Isso se verifica porque, como é sabido, a universidade produz (ou, ao menos, deveria produzir, sob tal perspectiva) profissionais aptos a serem líderes, formadores de opinião e doutores, colaborando para a difusão de cultura e do conhecimento, de forma ampla e generalizada, em detrimento de projetos políticos fundados no obscurantismo da população, em tendência, destarte contrária, a movimentos hodiernamente verificados em países da África e da América Latina (a revista Veja tem apresentado interessantes reportagens que demonstram, por exemplo, o que vem acontecendo nas Universidades da Venezuela, em que a personificação do chefe do Estado vem influenciando as idéias políticas e tendências acadêmicas, sem tolerância com idéias diversas das apregoadas pelo "saber oficial" – em distorção da idéia universal e tolerante que deu nome à instituição universitária).
Mas, a questão é ainda mais complexa, se analisada sob uma perspectiva macroscópica, na qual se tenha que começar a lidar com o par conceitual estabelecido por Philip G. Altbach[4]que diferencia as universidades em centrais e as periféricas – no que tange ao papel de desenvolvimento científico das primeiras, relegando às segundas, em maior número que as primeiras, a função distribuidora do saber.

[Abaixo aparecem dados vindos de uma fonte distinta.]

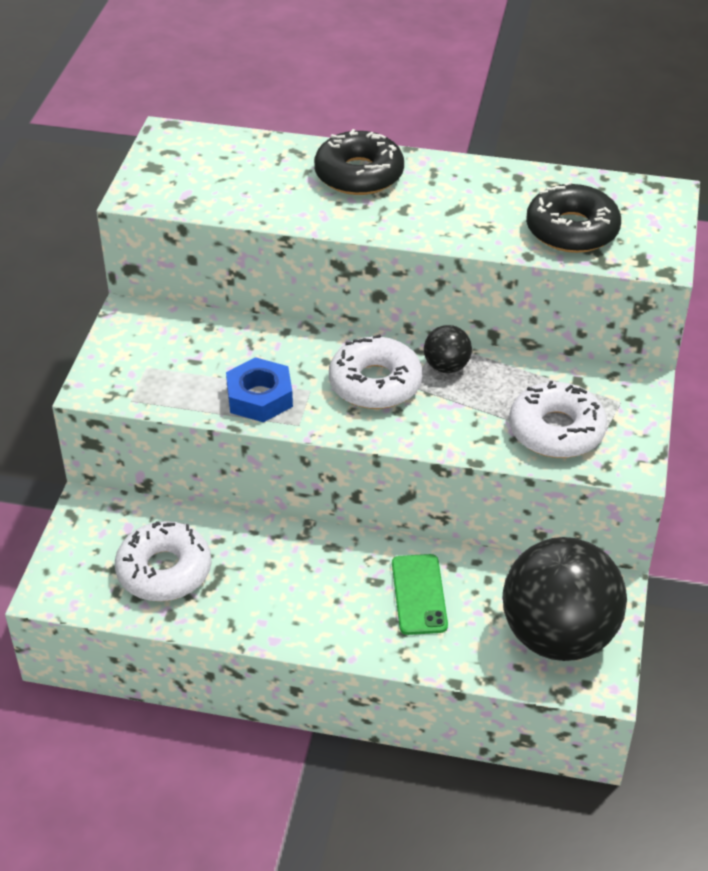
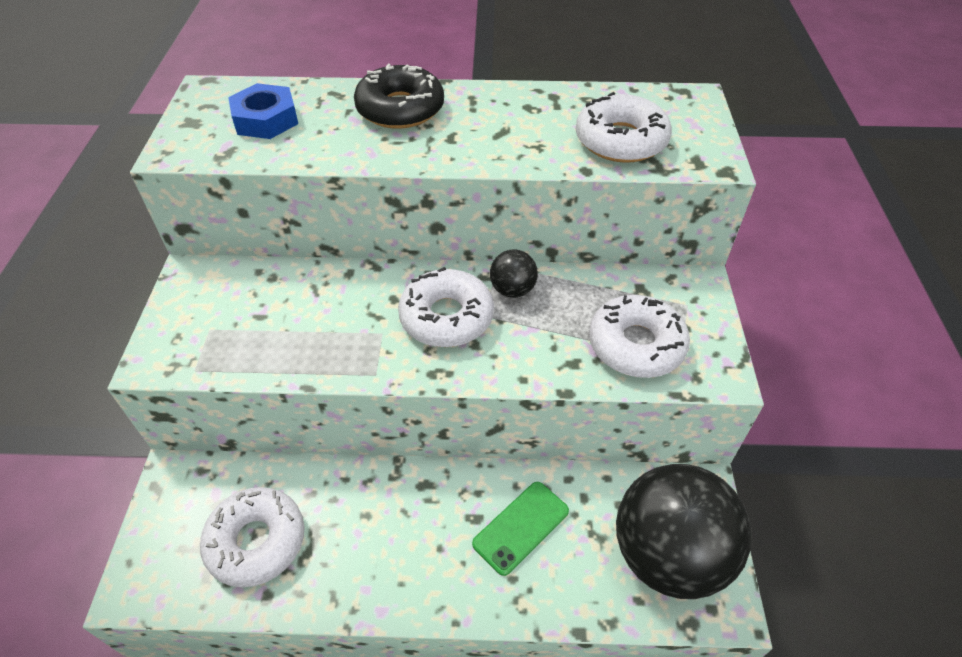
camera: 10 degrees left, 5 degrees up
(259, 397) = (331, 348): blue nut -> blue nut (266, 119)
(419, 594) = (521, 527): green phone -> green phone turned 60 degrees clockwise
(572, 230) = (620, 140): black donut -> white donut

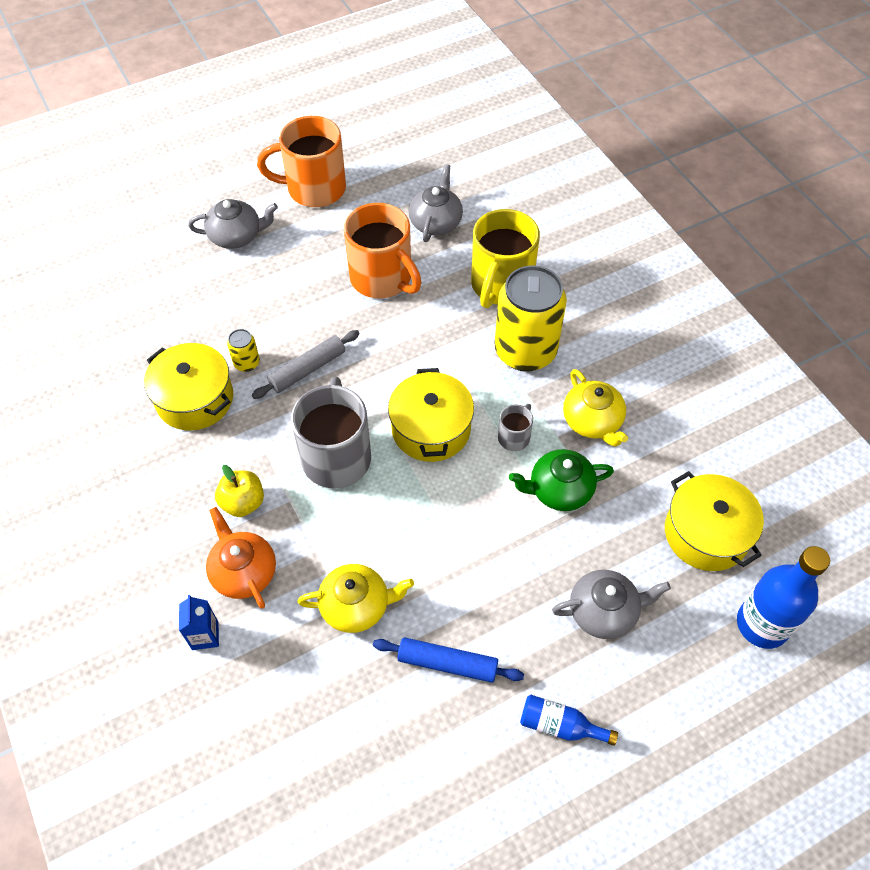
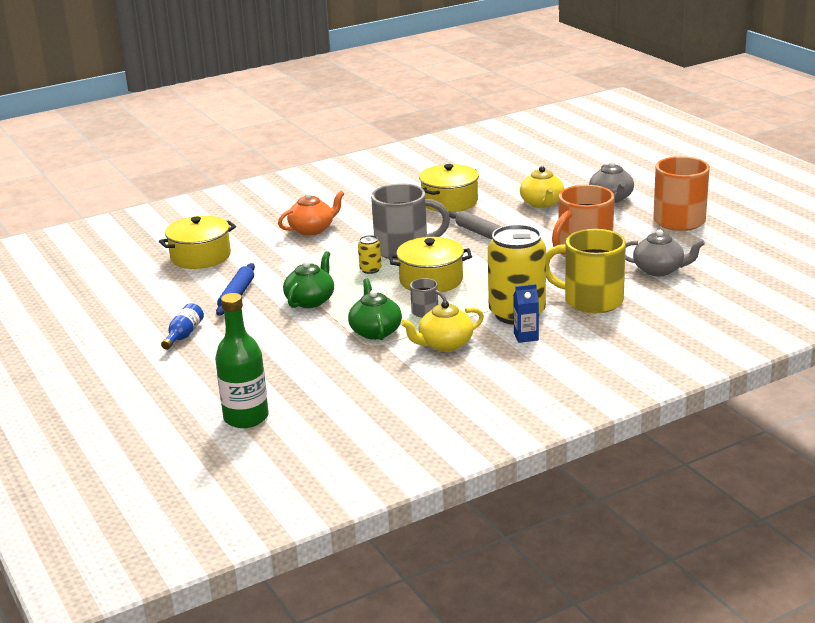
camera: 90 degrees right, 30 degrees down
(205, 636) = (269, 223): blue carton -> blue carton (526, 336)
(243, 503) = (365, 224): yellow apple -> none
(246, 363) = (484, 214): yellow can -> yellow can (370, 269)
(356, 606) = (283, 264): yellow teapot -> yellow teapot (542, 203)
(472, 565) = (310, 300): none -> green teapot
(604, 612) = (267, 350): grey teapot -> none
(706, 533) = (332, 394): yellow pot -> yellow pot (200, 256)
(762, 624) = (246, 417): blue bottle -> green bottle

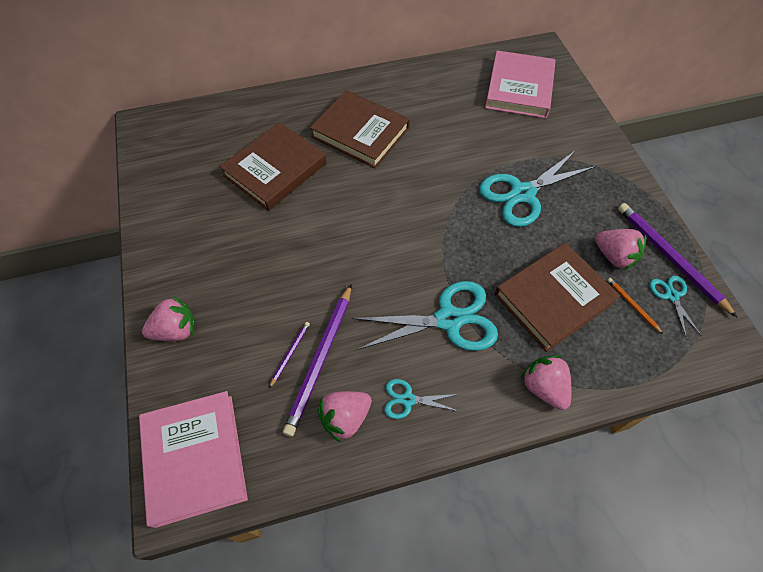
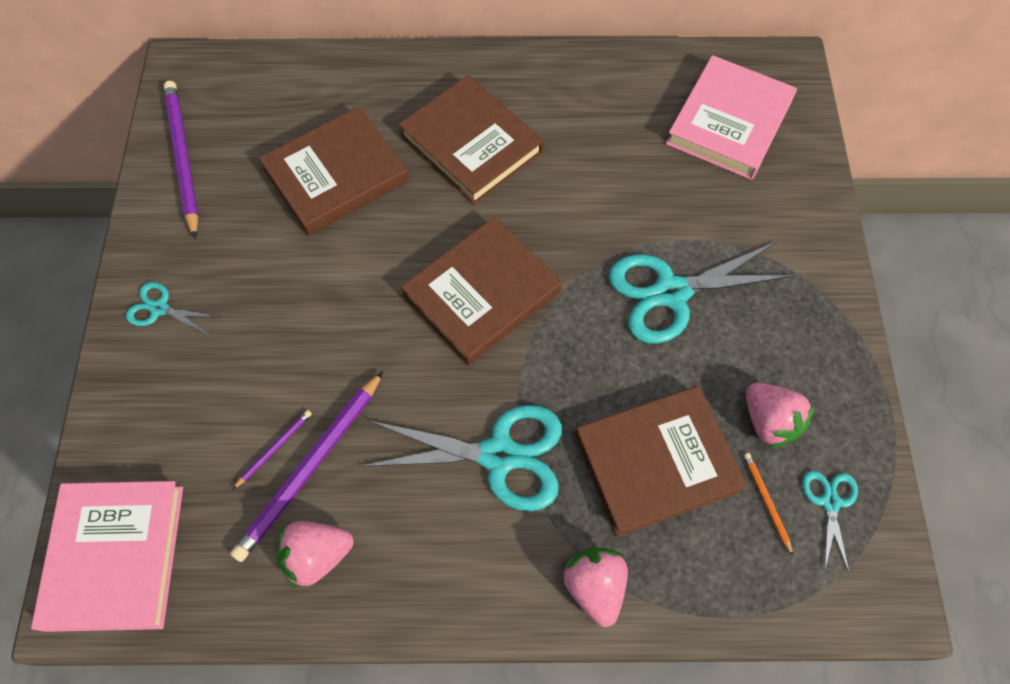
camera: 15 degrees right, 5 degrees up
(176, 330) = (140, 378): pink strawberry -> none
(400, 221) = (482, 294): none -> brown book
(408, 399) = (406, 553): turquoise scissors -> turquoise scissors (159, 308)
(670, 258) = (851, 445): purple pencil -> purple pencil (183, 158)

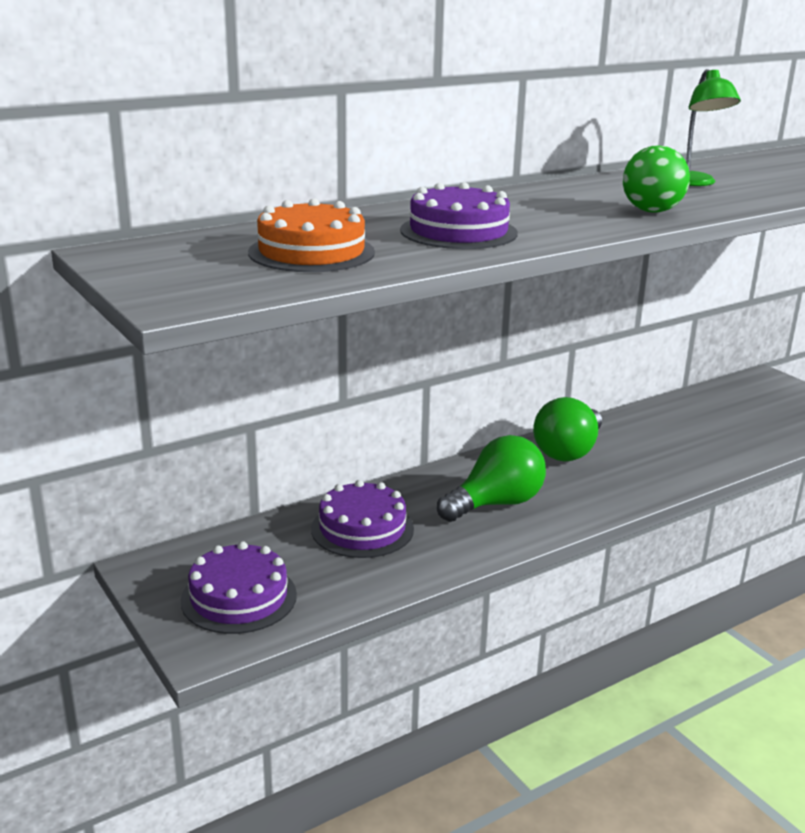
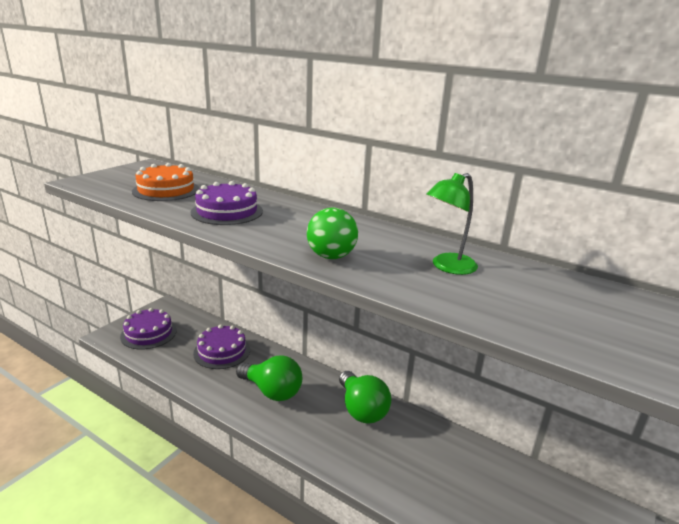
camera: 65 degrees right, 0 degrees up
(568, 451) = (361, 409): green light bulb -> green light bulb turned 120 degrees counterclockwise

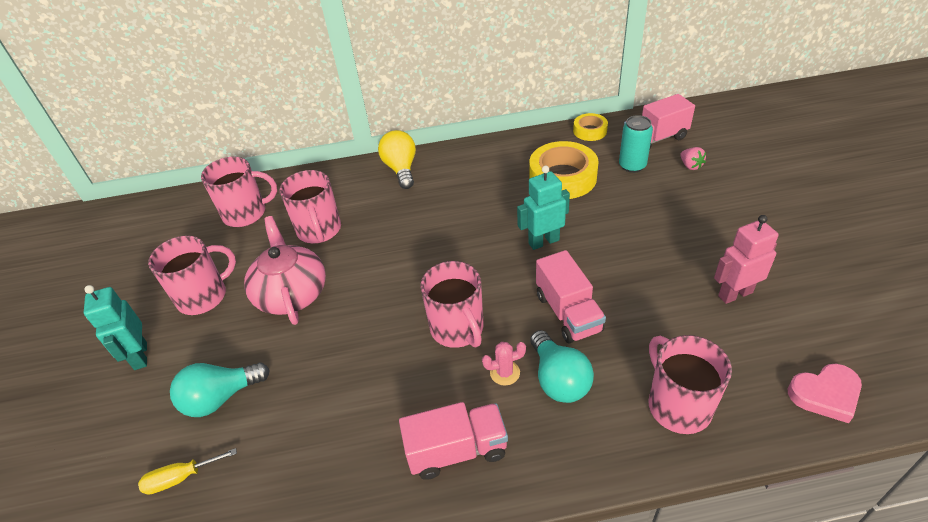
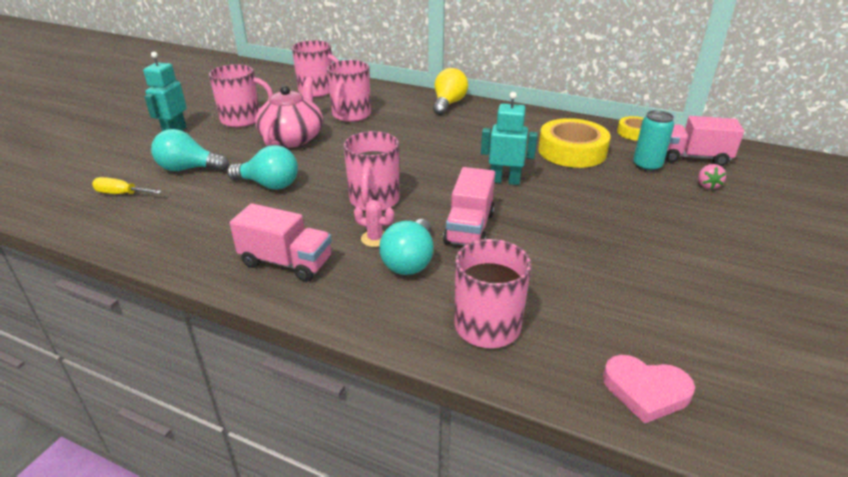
camera: 30 degrees right, 10 degrees down
(335, 368) = (269, 185): none -> turquoise light bulb
(735, 294) = (640, 282): pink robot -> none

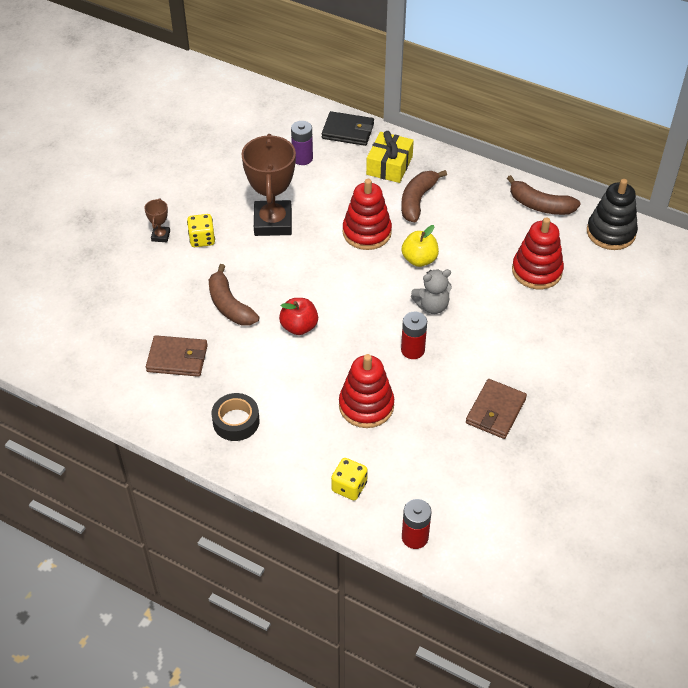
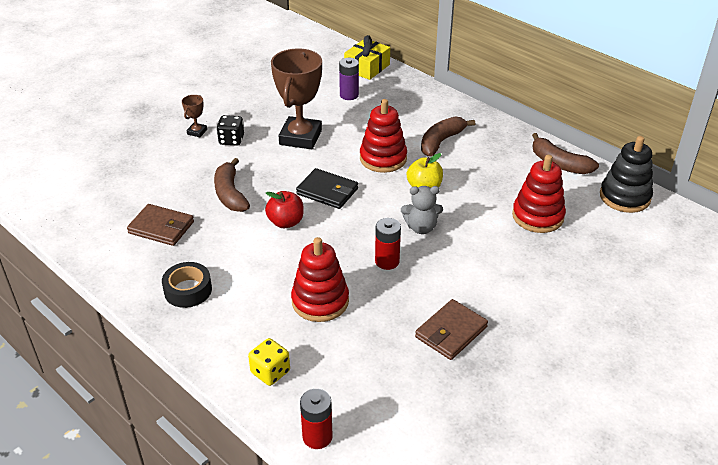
camera: 15 degrees right, 10 degrees down
(202, 239) = (231, 140): yellow dice -> black dice
(348, 131) = (398, 82): black wallet -> black wallet (327, 191)
(389, 165) = (425, 112): yellow gift -> yellow gift (367, 67)

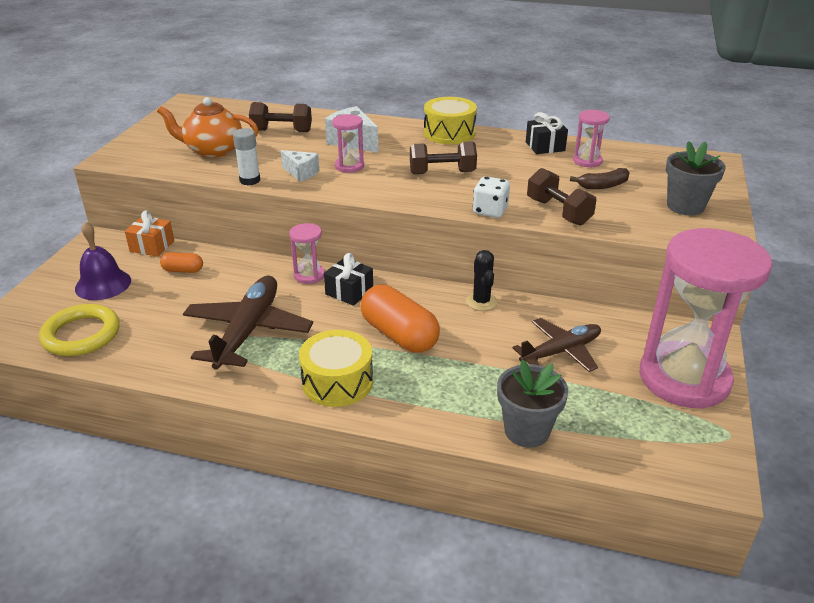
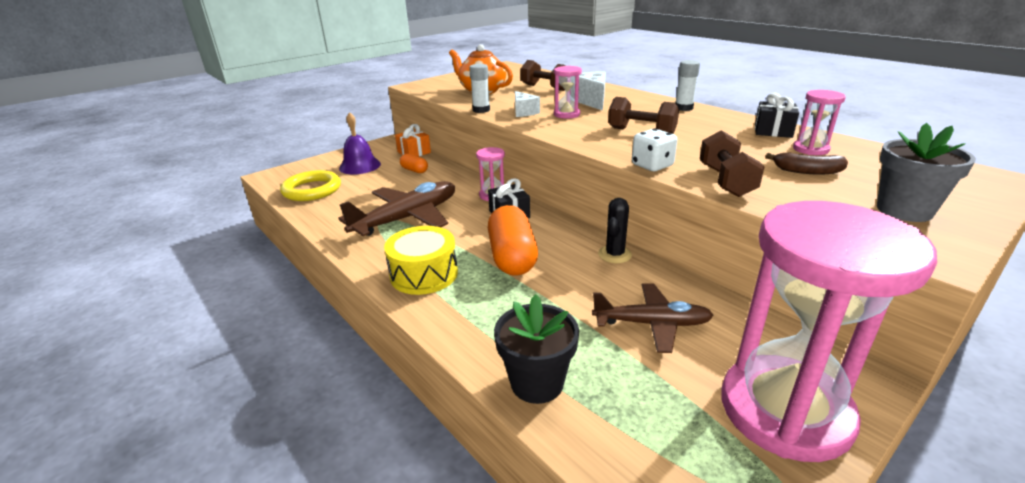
camera: 35 degrees right, 5 degrees down
(449, 133) = (683, 108): yellow drum -> white glue stick
(527, 431) = (537, 383): grey flower pot -> black flower pot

Por esta primeira dicotomia conceitual já se pode perceber que, em relação ao papel desempenhado por cada instituição, se poderá aferir um número maior ou menor de expectativas da sociedade (grupo complexo e mutifacetado, no qual, aliás, muito dificilmente haverá qualquer consenso a respeito de qualquer coisa), o que, por razões óbvias, refletirá na qualidade do relacionamento mantido entre ambas.
Assim, tender-se-ia a entender conveniente o acompanhamento das instituições centrais, malgrado as mais das vezes voltadas para outras realidades (geralmente situadas fora do país, recebendo grandes somas de dinheiro para pesquisas, laboratórios e bibliotecas – embora não se desconheça ou desmereça a existência de instituições centrais no território nacional, vivendo, muitas vezes, da dedicação dos professores desestimulados pela baixa remuneração e dificuldades orçamentárias para pesquisa), limitando-nos a tecer críticas à massa de instituições periféricas que, muitas vezes, de forma acrítica, transformaram-se em distribuidoras de saber, repetindo os mesmos modelos.
E, diante da intensidade de adventos tecnológicos postos à disposição da Comunidade Científica, de um modo geral, notadamente por veículos globais como a internet, não é preciso um hercúleo esforço intelectivo para perceber que a tendência em modelos periféricos seja a defasagem (a volatização do modelo repetido é fenômeno que ocorre de forma cada vez mais rápida neste sistema global), a recomendar que, em rápido período de tempo, as instituições periféricas terão que se adaptar ou tenderão a desaparecer (daí a necessidade premente de se buscar o fomento e estímulo da pesquisa e produção científica, como forma, até mesmo, de se permanecer no mercado).